If you aren't familiar with the ballad, here is a great place where you can read Tam Lin (Child 39A version) and it has translations for the Scottish words on the side (very helpful!). The basic story is that a Scottish lass named Janet (or Jennet or Margaret) is warned away from a place called Carterhaugh --
O I forbid you, maidens all,That wear gold in your hair,To come or go by Carterhaugh,For young Tam Lin is there.
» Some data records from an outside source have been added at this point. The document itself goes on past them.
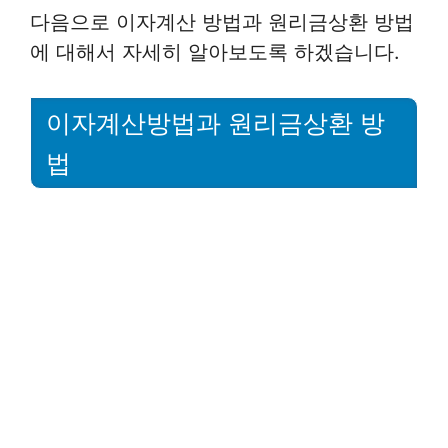
다음으로 이자계산 방법과 원리금상환 방법
에 대해서 자세히 알아보도록 하겠습니다.
이자계산방법과 원리금상환 방
법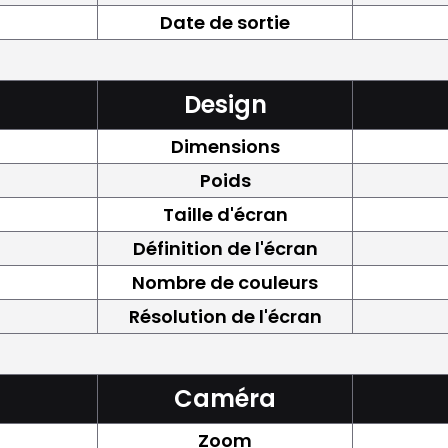
Date de sortie
Design
Dimensions
Poids
Taille d'écran
Définition de l'écran
Nombre de couleurs
Résolution de l'écran
Caméra
Zoom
She goes anyway because her father owns the land where this shadowy glen is and there she picks a rose, which summons Tam Lin (or Tamlane or Tam-a-Lin). He was once a man but then he was captured by the fairies and has lived with them for a very long time. However, they have a custom that, every seven years, they make a human sacrifice to Hell to preserve their way of life and he is the chosen one this time. It also happens though that Janet falls instantly in love with him and becomes pregnant with his child. She returns home and is shamed but defiant and so she returns to Carterhaugh. Then Tam Lin tells her that there is one way that he can be saved from sacrifice. On Halloween night, she must be there to see a procession and, when he passes, she must pull him from his horse and hold on tight. The fairy queen will change him into all sorts of terrifying animals and finally a burning torch. If Janet persists and then dunks the torch in the well, her love will be human again (and naked). All goes to plan and the fairy queen is angry but defeated and Tam Lin and Janet can be together.
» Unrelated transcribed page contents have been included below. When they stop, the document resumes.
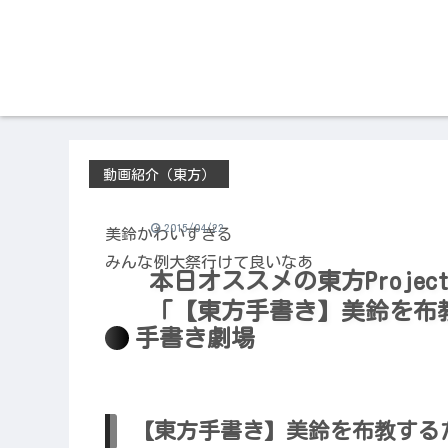
動画紹介（東方）
2015/04/22
美鈴かわいすぎる
みんな例大祭行けて良いなあ
本日オススメの東方Project
「【東方手書き】美鈴を布
手書き劇場
【東方手書き】美鈴を布教する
First, on a nice sunny day, I sat on the front porch and read the picture book versions from Susan Cooper (illustrated by Warwick Hutton) and Jane Yolen (illustrated by Charles Mikolaycak) and a brief version in Barbara Ker Wilson's Stories from Scotland. They covered a wide range of variations on the story. The Susan Cooper version added in more backstory for the heroine. The Jane Yolen version added a castle in Carterhaugh. But I certainly came away from these three retellings with some basic thoughts on the ballad --
One, the female is the heroine of the tale. She not only brashly sets off to a forbidden land, but she bravely deals with an out-of-wedlock pregnancy and holds her ground when confronted with all of the terrors and physical pain that the fairy queen sends her way.
Two, this is definitely a ballad full of symbolism -- from the roses to the serpent that Tam Lin briefly becomes.
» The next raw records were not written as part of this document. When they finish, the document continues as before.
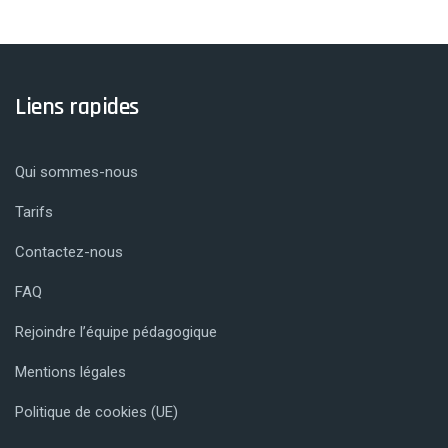
Liens rapides
Qui sommes-nous
Tarifs
Contactez-nous
FAQ
Rejoindre l’équipe pédagogique
Mentions légales
Politique de cookies (UE)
Three, the only part that nobody seems to want to change in the stories (or the illustrations) is that Tam Lin was naked after all of the transformations.
Next, I read Pamela Dean's Tam Lin, the only book I initially intended to read before F&H. I know it's a favorite for many but I was kind of disappointed with it. It's a 450 page book and the actual Tam Lin part is only in the last 50 pages. The rest was a play-by-play of Janet Carter's time at a small liberal arts college in Minnesota. Having to sit through discussions about which classes to take next term, classroom discussions about literature I haven't read and Janet's constant bitching and eye-rolling about every person on campus was a bit tiring. I was not an English major in college so maybe that would have made a difference. Maybe I could have related to the story more. But Janet's ineptitude in the one physics lab she took just made me roll my eyes because it was so stereotypical. I was also a little put off by how Dean had to point out everyone's race and color so often. And, honestly, the diversity at the college seemed a bit unlikely for the Midwest in the 1970s. I am not sure about that though. It was interesting to read about the first birth control pills and their awful side effects. My mother-in-law tells me horror stories about them every once in a while.
If you're interested in reading this book, I suggest going and reading other blogger's thoughts on it (good and bad) -- here are some from Jenny, Rhinoa, Ana and Heather.
Finally, I ended with the version of Tam Lin put forth by Elaine Lee and illustrated by Charles Vess in the beautiful Book of Ballads. This one was WAY out there, making Tam Lin's rescue more of a spiritual one as his soul went into Janet's unborn baby and he was saved by being born to his own lover (naked, of course). I assume then that all of the pain and monsters were actually labor and childbirth. By the way, this is not a volume to share with your children if you don't want them seeing a high level of nudity and anguish.
Now that I have a firm grasp on Tam Lin, I will continue with Thomas the Rhymer (in Stories from Scotland, The Book of Ballads and Ellen Kushner's novel). Hopefully I'll get all of that done before the read-a-thon on Saturday because I'd really like to read F&H then!
(And this reading all obviously qualifies for the Once Upon a Time Challenge.)